Une nouvelle ère de conflits : le désordre comme arme stratégique
Dans un entretien accordé ce vendredi 13 mars, le professeur émérite Bertrand Badie alerte sur une mutation profonde des conflits modernes. Selon lui, les guerres contemporaines ne visent plus la victoire traditionnelle, mais la création d'un désordre globalisé dont les coûts économiques et politiques finissent par forcer un arrêt des hostilités.
L'Iran et sa stratégie de chaotisation
La mort d'un soldat français dans la région d'Erbil, en Irak, s'inscrit dans cette logique. L'Iran, acteur clé de cette région, utilise désormais des tactiques de guerre asymétrique pour déstabiliser ses adversaires. "On ne gagne plus en mettant de l'ordre, mais en créant du désordre", explique Badie, pointant du doigt une rupture avec les principes clausewitziens.
Les conséquences économiques : un enjeu majeur pour la France
Le professeur met en garde contre les répercussions économiques de ces conflits, particulièrement sensibles dans un contexte de tensions autour du pétrole. "Le jeu circulaire autour des ressources énergétiques coûte très cher aux États-Unis et à l'économie mondiale", souligne-t-il, évoquant indirectement les pressions sur le gouvernement français.
La France face à un dilemme stratégique
Alors que le Premier ministre Sébastien Lecornu doit composer avec un contexte international tendu, la question de l'engagement militaire français se pose avec acuité.
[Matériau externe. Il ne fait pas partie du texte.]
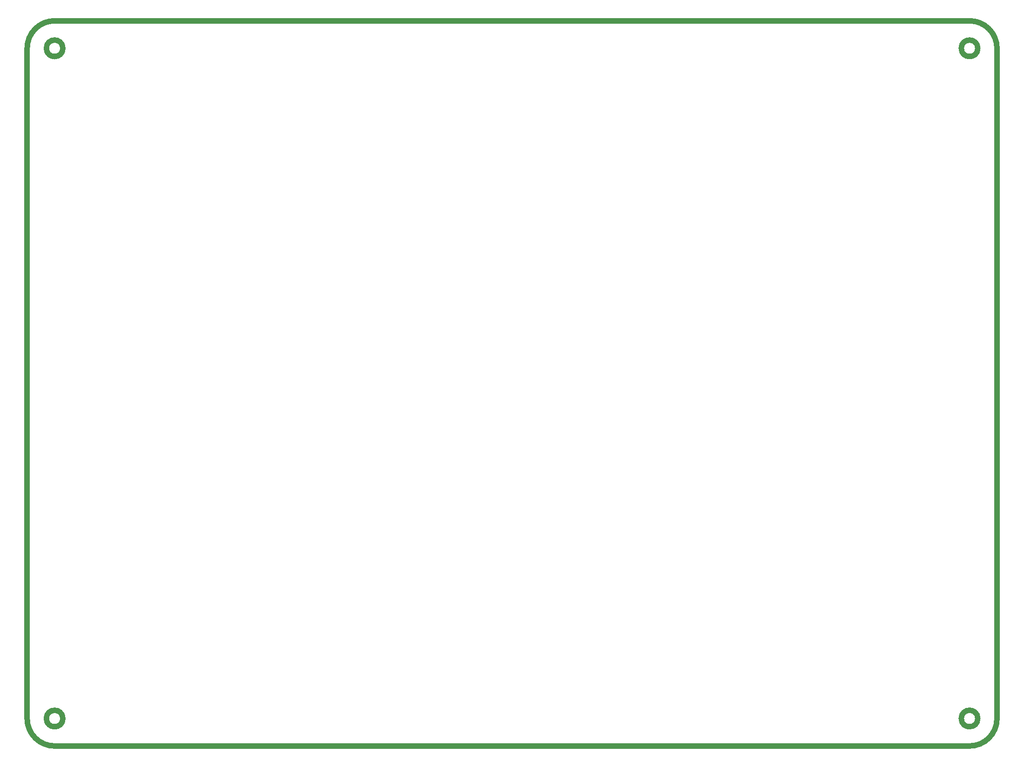
<source format=gbr>
G04 #@! TF.GenerationSoftware,KiCad,Pcbnew,(5.1.4)-1*
G04 #@! TF.CreationDate,2019-10-01T21:30:37+02:00*
G04 #@! TF.ProjectId,regulator board,72656775-6c61-4746-9f72-20626f617264,rev?*
G04 #@! TF.SameCoordinates,Original*
G04 #@! TF.FileFunction,Profile,NP*
%FSLAX46Y46*%
G04 Gerber Fmt 4.6, Leading zero omitted, Abs format (unit mm)*
G04 Created by KiCad (PCBNEW (5.1.4)-1) date 2019-10-01 21:30:37*
%MOMM*%
%LPD*%
G04 APERTURE LIST*
%ADD10C,1.000000*%
G04 APERTURE END LIST*
D10*
X47500000Y-26000000D02*
G75*
G03X47500000Y-26000000I-1500000J0D01*
G01*
X214000000Y-26000000D02*
G75*
G03X214000000Y-26000000I-1500000J0D01*
G01*
X214000000Y-148000000D02*
G75*
G03X214000000Y-148000000I-1500000J0D01*
G01*
X47500000Y-148000000D02*
G75*
G03X47500000Y-148000000I-1500000J0D01*
G01*
X212500000Y-21000000D02*
X46000000Y-21000000D01*
X212500000Y-153000000D02*
X46000000Y-153000000D01*
X217500000Y-26000000D02*
X217500000Y-148000000D01*
X41000000Y-26000000D02*
X41000000Y-148000000D01*
X41000000Y-26000000D02*
G75*
G02X46000000Y-21000000I5000000J0D01*
G01*
X212500000Y-21000000D02*
G75*
G02X217500000Y-26000000I0J-5000000D01*
G01*
X217500000Y-148000000D02*
G75*
G02X212500000Y-153000000I-5000000J0D01*
G01*
X46000000Y-153000000D02*
G75*
G02X41000000Y-148000000I0J5000000D01*
G01*
M02*

</source>
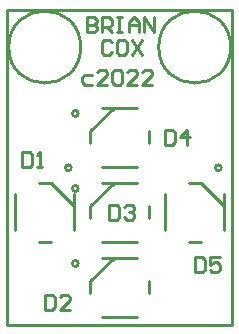
<source format=gto>
%FSLAX25Y25*%
%MOIN*%
G70*
G01*
G75*
G04 Layer_Color=65535*
%ADD10R,0.05906X0.05906*%
%ADD11R,0.05906X0.05906*%
%ADD12C,0.02500*%
%ADD13C,0.16500*%
%ADD14C,0.04000*%
%ADD15R,0.17716X0.12205*%
%ADD16R,0.05000X0.08000*%
%ADD17C,0.01000*%
D17*
X523721Y545374D02*
G03*
X523721Y545374I-984J0D01*
G01*
Y520374D02*
G03*
X523721Y520374I-984J0D01*
G01*
X521358Y552264D02*
G03*
X521358Y552264I-984J0D01*
G01*
X524500Y592500D02*
G03*
X524500Y592500I-12000J0D01*
G01*
X574500D02*
G03*
X574500Y592500I-12000J0D01*
G01*
X571358Y552264D02*
G03*
X571358Y552264I-984J0D01*
G01*
X523721Y570374D02*
G03*
X523721Y570374I-984J0D01*
G01*
X527658Y539468D02*
X535532Y547342D01*
X531595Y527658D02*
X543405D01*
X531595Y547342D02*
X543405D01*
X547342Y535532D02*
Y539468D01*
X527658Y535532D02*
Y539468D01*
Y514468D02*
X535532Y522342D01*
X531595Y502658D02*
X543405D01*
X531595Y522342D02*
X543405D01*
X547342Y510532D02*
Y514468D01*
X527658Y510532D02*
Y514468D01*
X514468Y547342D02*
X522342Y539468D01*
X502658Y531595D02*
Y543405D01*
X522342Y531595D02*
Y543405D01*
X510532Y527658D02*
X514468D01*
X510532Y547342D02*
X514468D01*
X500000Y500000D02*
Y605000D01*
Y500000D02*
X575000D01*
Y605000D01*
X500000D02*
X575000D01*
X560532Y547342D02*
X564468D01*
X560532Y527658D02*
X564468D01*
X572342Y531595D02*
Y543405D01*
X552658Y531595D02*
Y543405D01*
X564468Y547342D02*
X572342Y539468D01*
X527658Y560532D02*
Y564468D01*
X547342Y560532D02*
Y564468D01*
X531595Y572342D02*
X543405D01*
X531595Y552658D02*
X543405D01*
X527658Y564468D02*
X535532Y572342D01*
X534000Y539998D02*
Y535000D01*
X536499D01*
X537332Y535833D01*
Y539165D01*
X536499Y539998D01*
X534000D01*
X538998Y539165D02*
X539831Y539998D01*
X541498D01*
X542331Y539165D01*
Y538332D01*
X541498Y537499D01*
X540664D01*
X541498D01*
X542331Y536666D01*
Y535833D01*
X541498Y535000D01*
X539831D01*
X538998Y535833D01*
X512500Y509998D02*
Y505000D01*
X514999D01*
X515832Y505833D01*
Y509165D01*
X514999Y509998D01*
X512500D01*
X520831Y505000D02*
X517498D01*
X520831Y508332D01*
Y509165D01*
X519998Y509998D01*
X518331D01*
X517498Y509165D01*
X505000Y557498D02*
Y552500D01*
X507499D01*
X508332Y553333D01*
Y556665D01*
X507499Y557498D01*
X505000D01*
X509998Y552500D02*
X511664D01*
X510831D01*
Y557498D01*
X509998Y556665D01*
X552500Y564998D02*
Y560000D01*
X554999D01*
X555832Y560833D01*
Y564165D01*
X554999Y564998D01*
X552500D01*
X559998Y560000D02*
Y564998D01*
X557498Y562499D01*
X560831D01*
X562500Y522498D02*
Y517500D01*
X564999D01*
X565832Y518333D01*
Y521665D01*
X564999Y522498D01*
X562500D01*
X570831D02*
X567498D01*
Y519999D01*
X569165Y520832D01*
X569998D01*
X570831Y519999D01*
Y518333D01*
X569998Y517500D01*
X568331D01*
X567498Y518333D01*
X534832Y594165D02*
X533999Y594998D01*
X532333D01*
X531500Y594165D01*
Y590833D01*
X532333Y590000D01*
X533999D01*
X534832Y590833D01*
X538998Y594998D02*
X537331D01*
X536498Y594165D01*
Y590833D01*
X537331Y590000D01*
X538998D01*
X539831Y590833D01*
Y594165D01*
X538998Y594998D01*
X541497D02*
X544829Y590000D01*
Y594998D02*
X541497Y590000D01*
X528332Y583332D02*
X525833D01*
X525000Y582499D01*
Y580833D01*
X525833Y580000D01*
X528332D01*
X533331D02*
X529998D01*
X533331Y583332D01*
Y584165D01*
X532498Y584998D01*
X530831D01*
X529998Y584165D01*
X534997D02*
X535830Y584998D01*
X537496D01*
X538329Y584165D01*
Y580833D01*
X537496Y580000D01*
X535830D01*
X534997Y580833D01*
Y584165D01*
X543327Y580000D02*
X539995D01*
X543327Y583332D01*
Y584165D01*
X542494Y584998D01*
X540828D01*
X539995Y584165D01*
X548326Y580000D02*
X544993D01*
X548326Y583332D01*
Y584165D01*
X547493Y584998D01*
X545827D01*
X544993Y584165D01*
X526500Y602498D02*
Y597500D01*
X528999D01*
X529832Y598333D01*
Y599166D01*
X528999Y599999D01*
X526500D01*
X528999D01*
X529832Y600832D01*
Y601665D01*
X528999Y602498D01*
X526500D01*
X531498Y597500D02*
Y602498D01*
X533998D01*
X534831Y601665D01*
Y599999D01*
X533998Y599166D01*
X531498D01*
X533165D02*
X534831Y597500D01*
X536497Y602498D02*
X538163D01*
X537330D01*
Y597500D01*
X536497D01*
X538163D01*
X540662D02*
Y600832D01*
X542328Y602498D01*
X543994Y600832D01*
Y597500D01*
Y599999D01*
X540662D01*
X545660Y597500D02*
Y602498D01*
X548993Y597500D01*
Y602498D01*
M02*

</source>
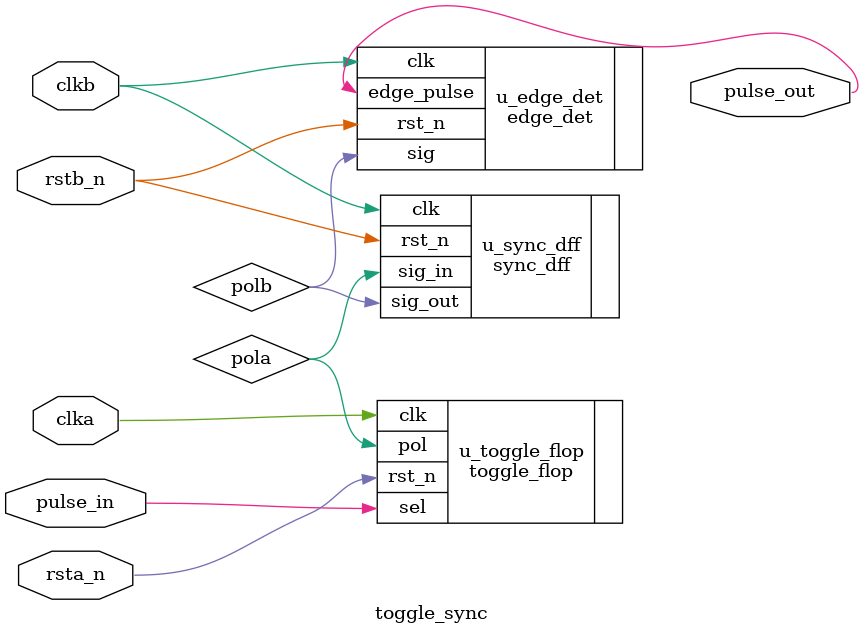
<source format=sv>
module toggle_sync
(
    input logic clka,
    input logic rsta_n,

    input logic clkb,
    input logic rstb_n,

    input logic pulse_in,
    output logic pulse_out
);

// =======================================================================
// Declarations & Parameters

logic pola;
logic plb;

// =======================================================================
// Module Instantiations

toggle_flop u_toggle_flop
(
    .clk( clka ),
    .rst_n( rsta_n ),

    .sel( pulse_in ),
    .pol( pola )
);

sync_dff #( .WIDTH( 1 ) ) u_sync_dff
(
    .clk( clkb ),
    .rst_n( rstb_n ),

    .sig_in( pola ),
    .sig_out( polb )
);

edge_det u_edge_det
(
    .clk( clkb ),
    .rst_n( rstb_n ),

    .sig( polb ),
    .edge_pulse( pulse_out )
);
    
endmodule

</source>
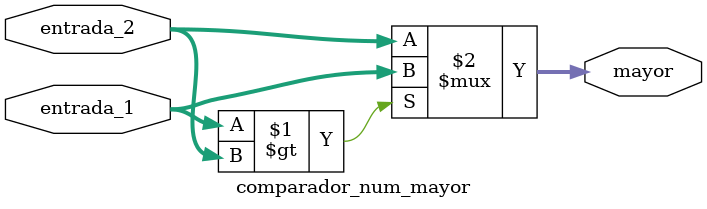
<source format=v>
`timescale 1ns / 1ps

/*
Autor: Mauricio Paz Valverde

==========================================================================
NOMBRE: comparador_num_mayor

==========================================================================
PARAMETROS

*BITS_NUMERO cantidad de bits que tendran los numeros que se estan comparando
==========================================================================
PUERTOS FISICOS EN USO: 

==========================================================================
ENTRADAS: 

*entrada_1: numero que se va a comparar

*entrada_2: numero que se va a comparar
==========================================================================
SALIDAS: 

*mayor: numero que sea mayor en magnitud entre los dos numeros de entrada.
==========================================================================
DESCRIPCION

Modulo combinacional que se encarga de determinar cual es el mayor de dos numeros. 
En caso de igualdad se escoge arbitrariamente.
*/


module comparador_num_mayor(
	entrada_1,
	entrada_2,
	mayor
    );

	parameter BITS_NUMERO = 8;
	
	input [BITS_NUMERO-1:0] entrada_1;
	input [BITS_NUMERO-1:0] entrada_2;
	output [BITS_NUMERO-1:0] mayor;
	
	assign mayor = entrada_1 > entrada_2 ? entrada_1 : entrada_2;

endmodule
</source>
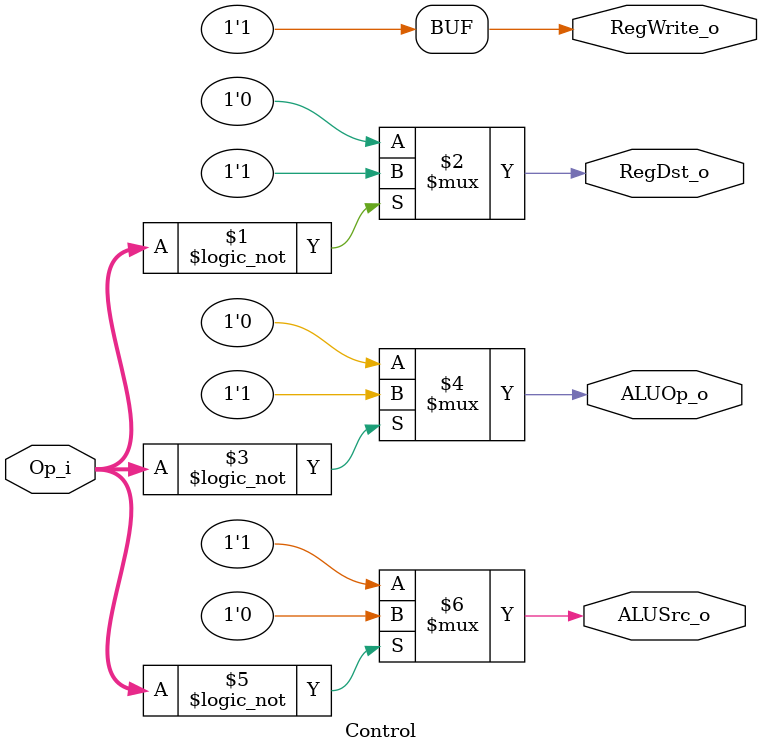
<source format=v>
module Control(
    Op_i,
    RegDst_o,
    ALUOp_o,
    ALUSrc_o,
    RegWrite_o
);

    input [5:0] Op_i;
    output RegDst_o, ALUOp_o, ALUSrc_o, RegWrite_o;

    assign RegDst_o = (Op_i == 6'b000000)? 1'b1: 1'b0;
    assign ALUOp_o = (Op_i == 6'b000000)? 1'b1: 1'b0;
    assign ALUSrc_o = (Op_i == 6'b000000)? 1'b0: 1'b1;
    assign RegWrite_o = 1'b1;
endmodule

</source>
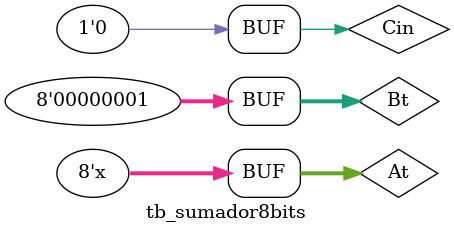
<source format=v>
`timescale 1 us/100 ps
module tb_sumador8bits;

reg [7:0] At;
reg [7:0] Bt;
reg Cin;

wire [7:0] St;
wire Cout;

localparam retardo=10;

Sumador8bits DUT1(.A(At), .B(Bt), .Cin(Cin), .S(St), .Cout(Cout) );

always
	#retardo At=At+1;
always
	#retardo Bt=1;

initial 
begin
	At=0;
	Bt=8'b11111111;
	Cin=0;
	#retardo;
end

endmodule

</source>
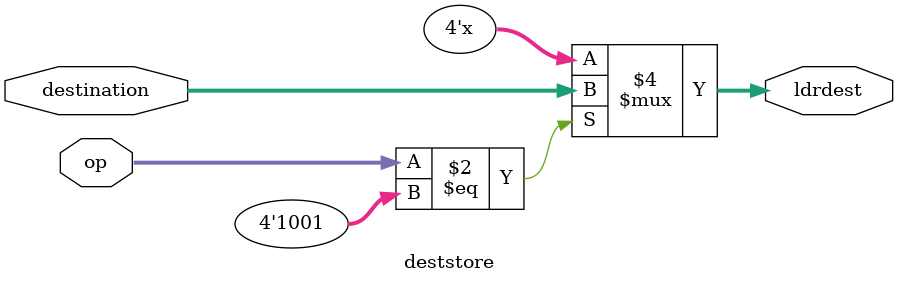
<source format=v>
module deststore (destination, op, ldrdest);
input [3:0] destination;
input [3:0] op;
output reg [3:0] ldrdest;
always @*
begin
if(op == 4'b1001)
	ldrdest = destination;
else
begin
	ldrdest = ldrdest;
end
end
endmodule


</source>
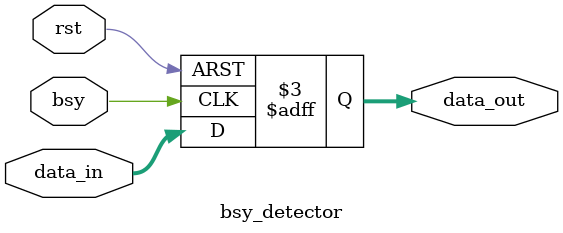
<source format=sv>
module bsy_detector (output logic [7:0] data_out, input logic [7:0] data_in, input logic bsy, rst);

// detects bsy pulse from ps2 device

always_ff @(posedge rst or negedge bsy) begin
 
    if (rst) begin

        data_out <= 'd0;

    end

    // only read if bsy flag is low
    else if(!bsy) begin

        data_out <= data_in;
  

    end
    


end




endmodule
</source>
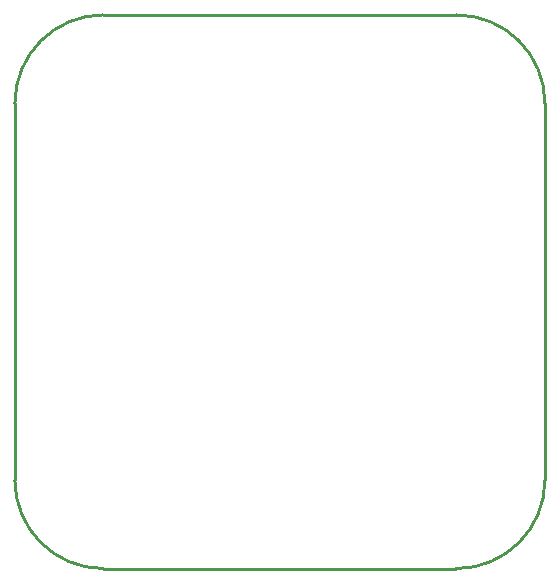
<source format=gm1>
G04*
G04 #@! TF.GenerationSoftware,Altium Limited,Altium Designer,25.8.1 (18)*
G04*
G04 Layer_Color=16711935*
%FSLAX26Y26*%
%MOIN*%
G70*
G04*
G04 #@! TF.SameCoordinates,AB66D781-FBCB-4B57-8275-DC7DE2197C71*
G04*
G04*
G04 #@! TF.FilePolarity,Positive*
G04*
G01*
G75*
%ADD16C,0.010000*%
D16*
X885827Y1235000D02*
G03*
X590551Y1530276I-295276J0D01*
G01*
X590543Y-315315D02*
G03*
X885819Y-20039I0J295276D01*
G01*
X-881268Y-20055D02*
G03*
X-585992Y-315331I295276J0D01*
G01*
X-586000Y1530276D02*
G03*
X-881276Y1235000I0J-295276D01*
G01*
X-586008Y-315315D02*
X590543Y-315315D01*
X-586000Y1530276D02*
X590551Y1530276D01*
X885827Y-20047D02*
X885827Y1235000D01*
X-881276Y-20047D02*
X-881276Y1235000D01*
M02*

</source>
La stratégie du désordre adoptée par l'Iran et ses alliés complique toute réponse militaire conventionnelle, poussant les démocraties à repenser leur approche sécuritaire.
Un avertissement pour l'Europe
Badie rappelle que cette nouvelle forme de guerre n'épargne aucun acteur, y compris les puissances occidentales. "Dans un monde globalisé, le désordre finit par se retourner contre tous", conclut-il, appelant à une coopération européenne renforcée pour faire face à ces défis.